Devant le 4 rue Chauveau Lagarde, je n’éprouve pas grand-chose, je n’ai pas la sensation de mettre mes pas dans ceux de ma mère. Est-ce dû au luxe trop présent, aux façades rose bonbon de Fauchon, aux rideaux rouges de chez Hédiard, au site prestigieux de l’église de la Madeleine. Ces hommes en costume, ces femmes en tailleur, le ballet circulaire des voitures et les grands magasins à deux pas, me donnent le tournis. Alors ma ferveur retombe devant l’entrée du 4.
La porte repeinte en vert foncé est ouvragée et représente des paons qui se font face. Le couloir menant à la cour est couvert de décorations en plâtre.
La cour carrée est pavée, proprette. On a accroché des géraniums aux fenêtres. Tout là-haut, ce sont les chambres de bonne, ma mère occupait l’une d’elles. Je ne m’attarde pas, la gardienne armée d’un balai me demande si je cherche quelqu’un. Je réponds que j’effectue un pèlerinage, que ma mère a habité là entre 56 et 58. Elle hausse les épaules, sourit et me laisse à ma rêverie.
Avant de sortir, je jette un coup d’œil à l’escalier que maman grimpait chaque jour jusqu’au sixième, essoufflée. Dans la rue, j’aperçois un panneau : Maison Henriette fondée en 1848. Ca me perturbe de voir ce que les yeux de ma mère ont vu, exactement.

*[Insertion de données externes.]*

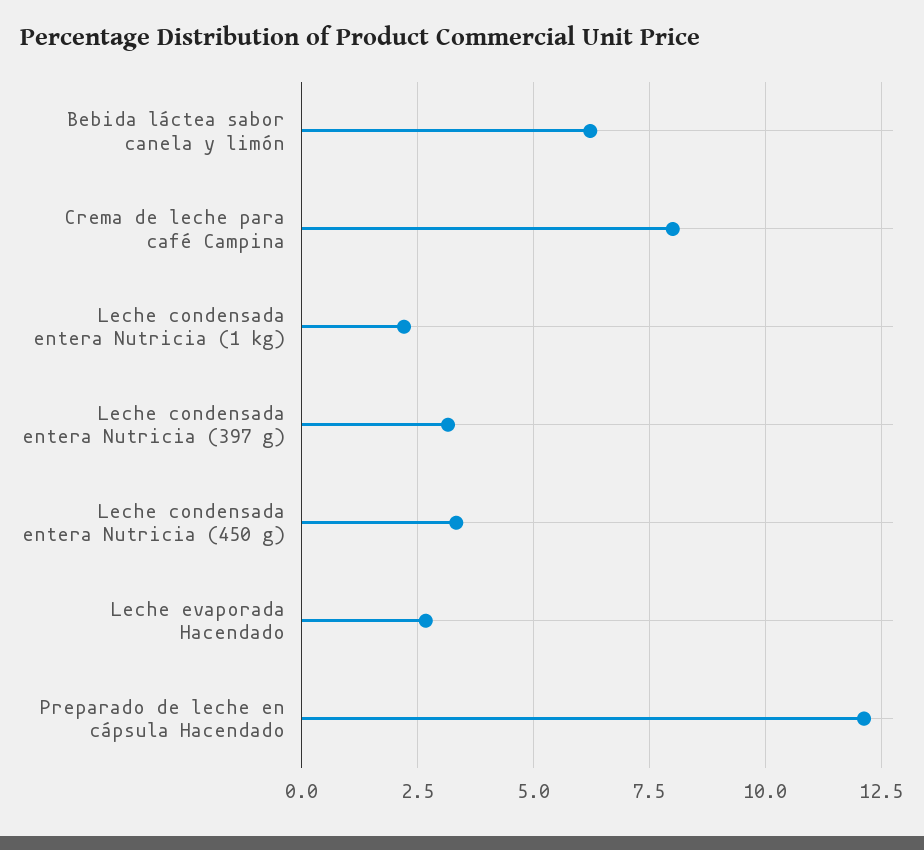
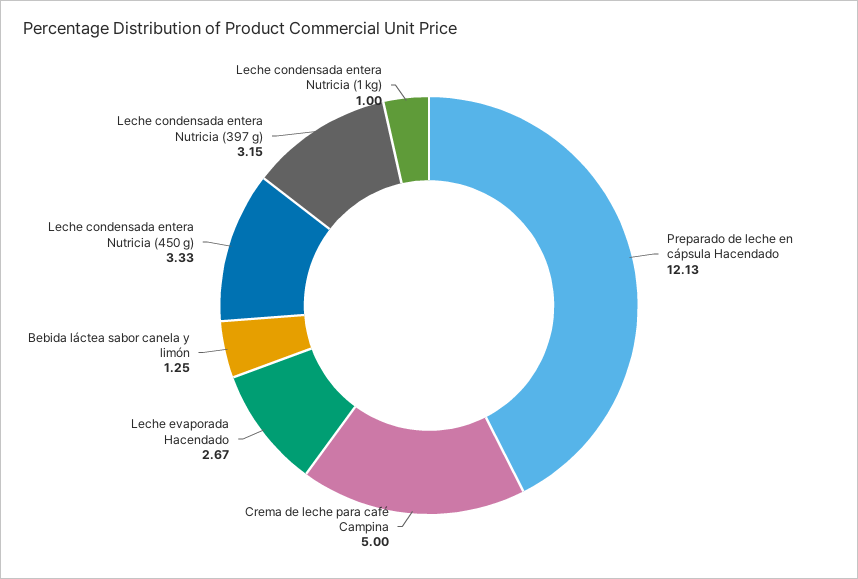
  {
-   "Bebida láctea sabor canela y limón": 6.25,
+   "Bebida láctea sabor canela y limón": 1.25,
-   "Crema de leche para café Campina": 8,
+   "Crema de leche para café Campina": 5,
-   "Leche condensada entera Nutricia (1 kg)": 2.25,
+   "Leche condensada entera Nutricia (1 kg)": 1,
    "Leche condensada entera Nutricia (397 g)": 3.15,
    "Leche condensada entera Nutricia (450 g)": 3.33,
    "Leche evaporada Hacendado": 2.67,
    "Preparado de leche en cápsula Hacendado": 12.13
  }

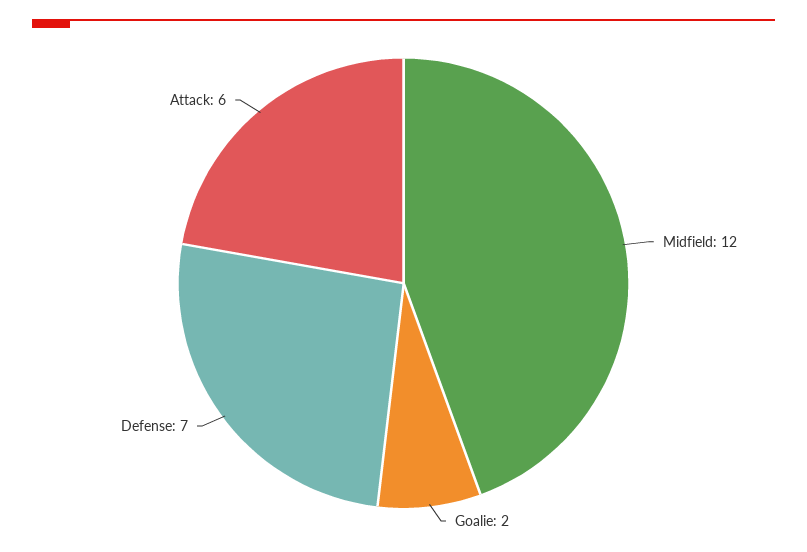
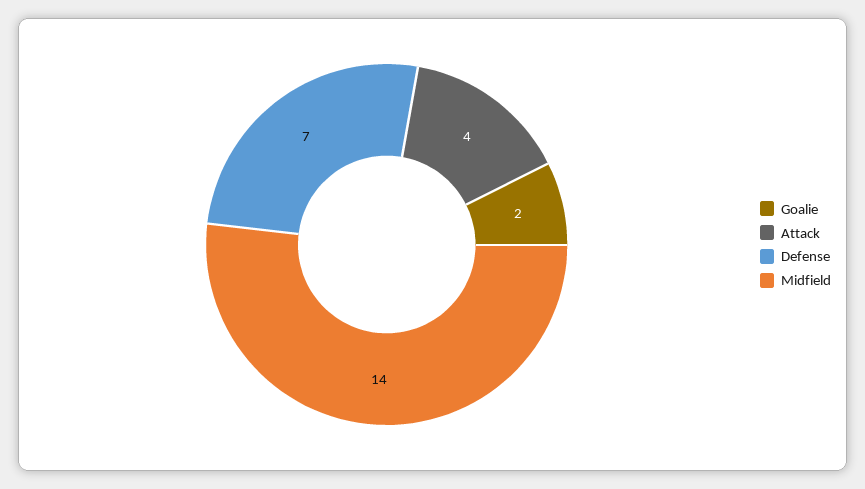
  {
-   "Midfield": 12,
+   "Midfield": 14,
    "Goalie": 2,
    "Defense": 7,
-   "Attack": 6
+   "Attack": 4
  }

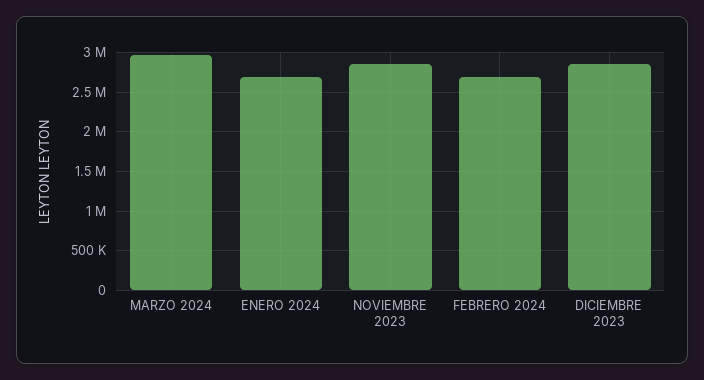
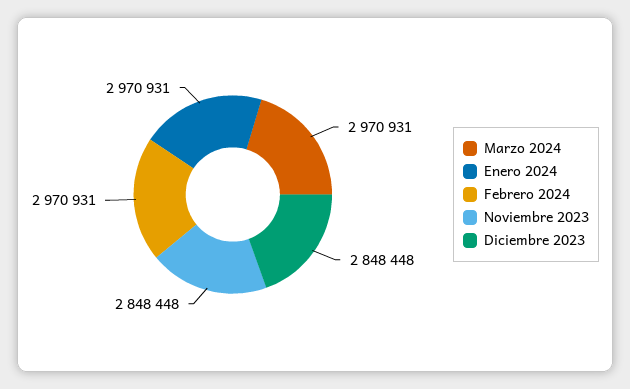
  {
    "MARZO 2024": 2970931,
-   "ENERO 2024": 2700000,
+   "ENERO 2024": 2970931,
    "NOVIEMBRE 2023": 2848448,
-   "FEBRERO 2024": 2700000,
+   "FEBRERO 2024": 2970931,
    "DICIEMBRE 2023": 2848448
  }

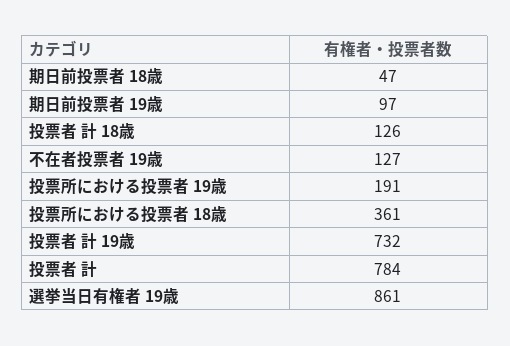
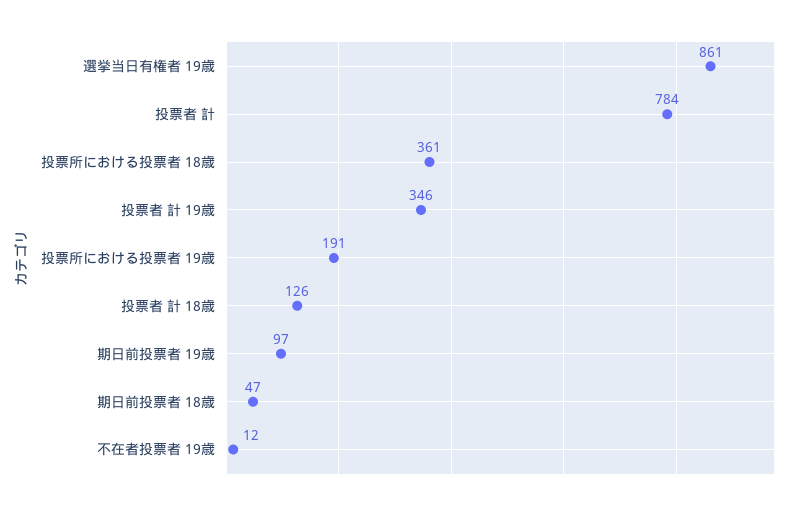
  {
    "期日前投票者 18歳": 47,
    "期日前投票者 19歳": 97,
    "投票者 計 18歳": 126,
-   "不在者投票者 19歳": 127,
+   "不在者投票者 19歳": 12,
    "投票所における投票者 19歳": 191,
    "投票所における投票者 18歳": 361,
-   "投票者 計 19歳": 732,
+   "投票者 計 19歳": 346,
    "投票者 計": 784,
    "選挙当日有権者 19歳": 861
  }

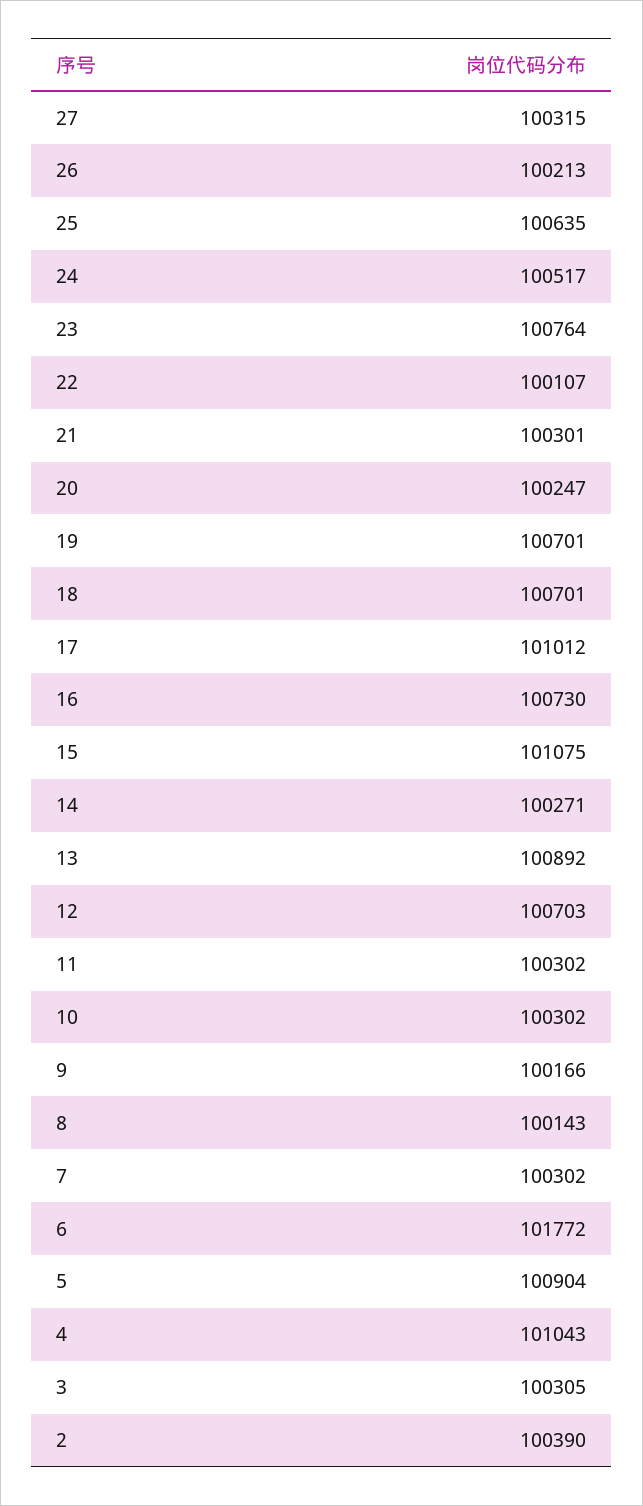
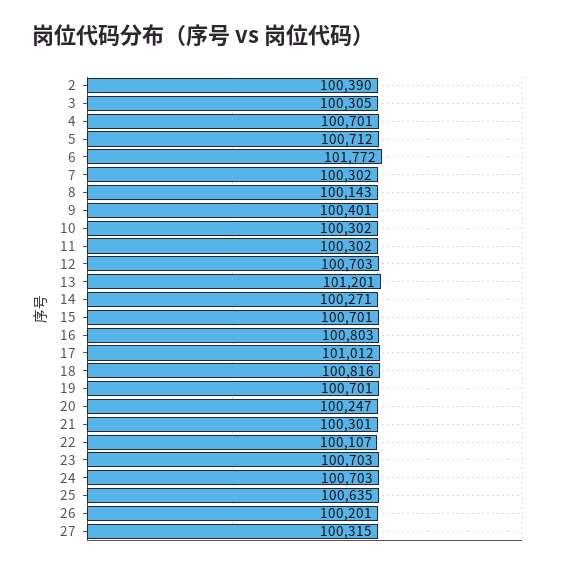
  {
    "27": 100315,
-   "26": 100213,
+   "26": 100201,
    "25": 100635,
-   "24": 100517,
+   "24": 100703,
-   "23": 100764,
+   "23": 100703,
    "22": 100107,
    "21": 100301,
    "20": 100247,
    "19": 100701,
-   "18": 100701,
+   "18": 100816,
    "17": 101012,
-   "16": 100730,
+   "16": 100803,
-   "15": 101075,
+   "15": 100701,
    "14": 100271,
-   "13": 100892,
+   "13": 101201,
    "12": 100703,
    "11": 100302,
    "10": 100302,
-   "9": 100166,
+   "9": 100401,
    "8": 100143,
    "7": 100302,
    "6": 101772,
-   "5": 100904,
+   "5": 100712,
-   "4": 101043,
+   "4": 100701,
    "3": 100305,
    "2": 100390
  }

Je m’installe dans un café, cent mètres plus loin. Le garçon dédaigneux qui me sert, se demande ce que je peux faire attablée et lisant de vieilles lettres. J’écoute la conversation de deux hommes portant Rolex et écharpe en cachemire. Ce sont des directeurs d’hôtel évoquant les exigences de leur clientèle. Des nantis qui réclament des chambres face à l’église. Je suis au chaud, un peu ankylosée et ces gens sont futiles. Il est doux et facile de plonger dans tes lettres comme s’il me fallait ce décalage, ce décrochage entre hier et aujourd’hui, entre mon monde et celui-là pour m’extraire de ma peau et entrer dans la tienne : tu avais trente- cinq ans en 1957. Dans mes yeux, il y a ce brouillard humide. Et je détiens un trésor entre les mains, le témoignage d’une époque, les bases de ta relation avec mon père, la naissance de votre amour. J’en ai pour un moment, je crois.